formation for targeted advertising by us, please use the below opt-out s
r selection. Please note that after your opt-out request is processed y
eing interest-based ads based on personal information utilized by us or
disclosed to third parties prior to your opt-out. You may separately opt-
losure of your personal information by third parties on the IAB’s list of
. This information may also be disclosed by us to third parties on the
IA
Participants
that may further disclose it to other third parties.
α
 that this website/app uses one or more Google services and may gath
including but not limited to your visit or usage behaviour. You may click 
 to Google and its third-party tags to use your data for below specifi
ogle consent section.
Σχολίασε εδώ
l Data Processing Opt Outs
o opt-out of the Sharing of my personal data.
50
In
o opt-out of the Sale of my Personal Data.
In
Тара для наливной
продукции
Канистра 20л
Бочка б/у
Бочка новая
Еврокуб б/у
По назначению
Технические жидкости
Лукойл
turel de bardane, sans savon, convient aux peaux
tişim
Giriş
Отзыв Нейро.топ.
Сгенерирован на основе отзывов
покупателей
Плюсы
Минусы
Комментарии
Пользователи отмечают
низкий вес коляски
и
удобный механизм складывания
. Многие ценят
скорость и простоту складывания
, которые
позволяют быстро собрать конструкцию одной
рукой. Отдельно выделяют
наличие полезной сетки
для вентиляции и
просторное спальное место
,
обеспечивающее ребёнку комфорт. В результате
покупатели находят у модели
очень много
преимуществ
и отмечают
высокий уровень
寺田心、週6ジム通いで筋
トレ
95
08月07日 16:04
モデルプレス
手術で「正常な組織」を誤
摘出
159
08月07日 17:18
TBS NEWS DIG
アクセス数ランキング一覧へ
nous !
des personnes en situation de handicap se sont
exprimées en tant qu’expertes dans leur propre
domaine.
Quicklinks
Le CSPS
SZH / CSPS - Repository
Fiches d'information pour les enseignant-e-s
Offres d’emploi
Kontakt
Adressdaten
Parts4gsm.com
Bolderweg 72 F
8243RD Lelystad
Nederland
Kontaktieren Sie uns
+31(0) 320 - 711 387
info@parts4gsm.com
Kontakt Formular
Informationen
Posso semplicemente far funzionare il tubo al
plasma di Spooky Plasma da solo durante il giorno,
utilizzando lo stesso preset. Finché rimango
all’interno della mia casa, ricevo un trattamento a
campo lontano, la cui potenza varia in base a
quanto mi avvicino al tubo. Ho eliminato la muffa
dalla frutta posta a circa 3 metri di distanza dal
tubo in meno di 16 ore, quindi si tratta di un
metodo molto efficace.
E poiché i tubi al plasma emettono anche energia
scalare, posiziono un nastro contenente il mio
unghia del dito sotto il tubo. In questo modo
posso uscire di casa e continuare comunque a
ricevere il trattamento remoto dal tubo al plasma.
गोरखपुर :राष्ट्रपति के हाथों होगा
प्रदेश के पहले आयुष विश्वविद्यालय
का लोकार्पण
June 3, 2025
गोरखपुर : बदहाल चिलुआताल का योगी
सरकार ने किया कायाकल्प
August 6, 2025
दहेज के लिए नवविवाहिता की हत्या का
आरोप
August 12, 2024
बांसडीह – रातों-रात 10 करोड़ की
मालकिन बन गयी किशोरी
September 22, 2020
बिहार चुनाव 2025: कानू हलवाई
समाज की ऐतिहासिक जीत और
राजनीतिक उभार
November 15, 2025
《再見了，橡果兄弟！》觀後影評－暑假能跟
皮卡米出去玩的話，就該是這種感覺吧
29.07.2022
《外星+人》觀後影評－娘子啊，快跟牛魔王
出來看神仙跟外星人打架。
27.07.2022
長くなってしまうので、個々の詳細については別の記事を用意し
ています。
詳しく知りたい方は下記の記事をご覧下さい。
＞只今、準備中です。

■ ■ ■

* What is being asked *
Count the lines in the entries above that contain the word "below", and reply with that number alone.

* Answer area *
2